Grief Stricken to a Mended Heart
Hi I’m Chrissy Anne. This is my loss story….
"On November 14th, 2011, I held his 4lb body in my arms..."
My first child, a baby boy named Carter was born still at 38 weeks. On November 14th, 2011, I held his 4lb body in my arms, never had taken his first breath.
I found myself face to face with two choices. Blindly spiral downward into old patterns of substance abuse, shopping addiction, and working too much. A kind of existence where I relied on others to tell me how to live. And how to grieve the loss of my baby.
"I allowed my heart to lead the way through sorrow."
I could give the reigns over to my shattered heart, and build myself up off the floor, healing one shard at a time.
From the moment the words “I’m sorry” slipped from the mouth of the fetal specialist, I choose the latter. I allowed my heart to lead the way through sorrow.
It held my hand as I surrendered to grief. Praying to anything that could hear me. Throwing anger into air. Confessing my deepest pain on paper cause it didn’t try to fix me.
My heart swaddled me as I wept endlessly through the emptiness of my own arms, the quietness of the house and the loneliness of despair.
After honouring countless waves of grief to shore, my heart began rewarding me with moments of pure joy. At first, it felt strange, wrong even.
It’s like the more I fully felt what I was feeling no matter the emotion, the more room there was for joy to enter. I began to see the world through a new lense, unveiling its love, support and guidance it has for you and me. This is where my grieving took a turn I wasn’t expecting.
A happy one. A soulful joy that fulfills me. I laugh and play with my two daughters with happiness in my heart. Every morning is greeted with the possibility of something great happening today. I stand tall in knowing what is right for me in all that I encounter.

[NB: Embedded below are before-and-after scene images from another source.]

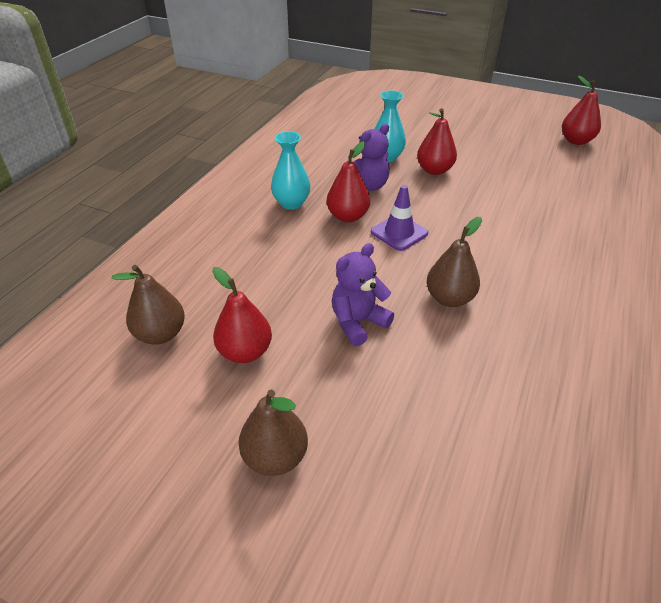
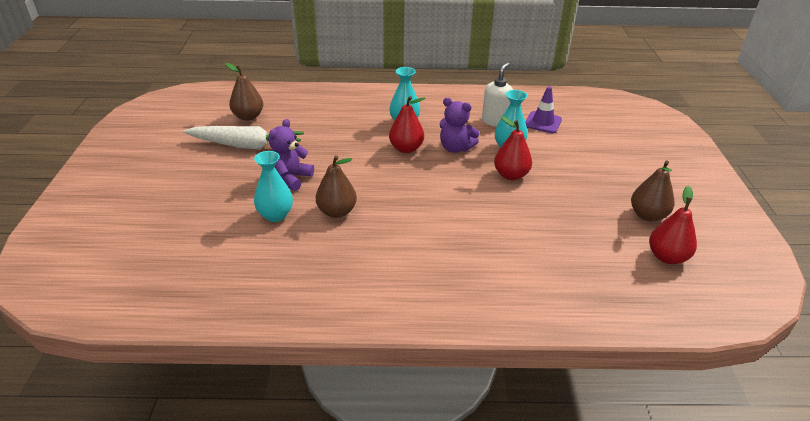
camera: 65 degrees right, 5 degrees down
(245, 352) = (246, 146): red pear -> white carrot
(275, 457) = (174, 175): brown pear -> brown pear (647, 215)
(333, 149) = (495, 121): none -> white soap dispenser
(358, 322) = (291, 178): purple teddy bear -> purple teddy bear turned 90 degrees counterclockwise
(399, 233) = (402, 175): purple traffic cone -> purple traffic cone (543, 122)
(435, 354) = (275, 215): none -> turquoise vase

Yes, I miss my son but it’s with happiness in my heart. He is now my hope in my dark days. Showing up in blue jays, spiders, and random misplaced hearts.
There is another side to grief, and this is what drives my desire to help you.
I’ve since resigned my Chartered Accountancy. Studied fiercely obtaining solid knowledge on how to teach you to arrive at this greater joy I found after loss.:
Neuro Linguistic Programming, Master Level ® with Natacha Thebeau, founder of Atlantic NLP;
Grief Recovery Method ® with John W. James founder of the Grief Recovery Institute;
ThetaHealing with Denise Carson of Source Power Healing;
Autopoetic Facilitator certification program with Spiritual Coach and Hay House Author, Anne Bérubé, Ph.D.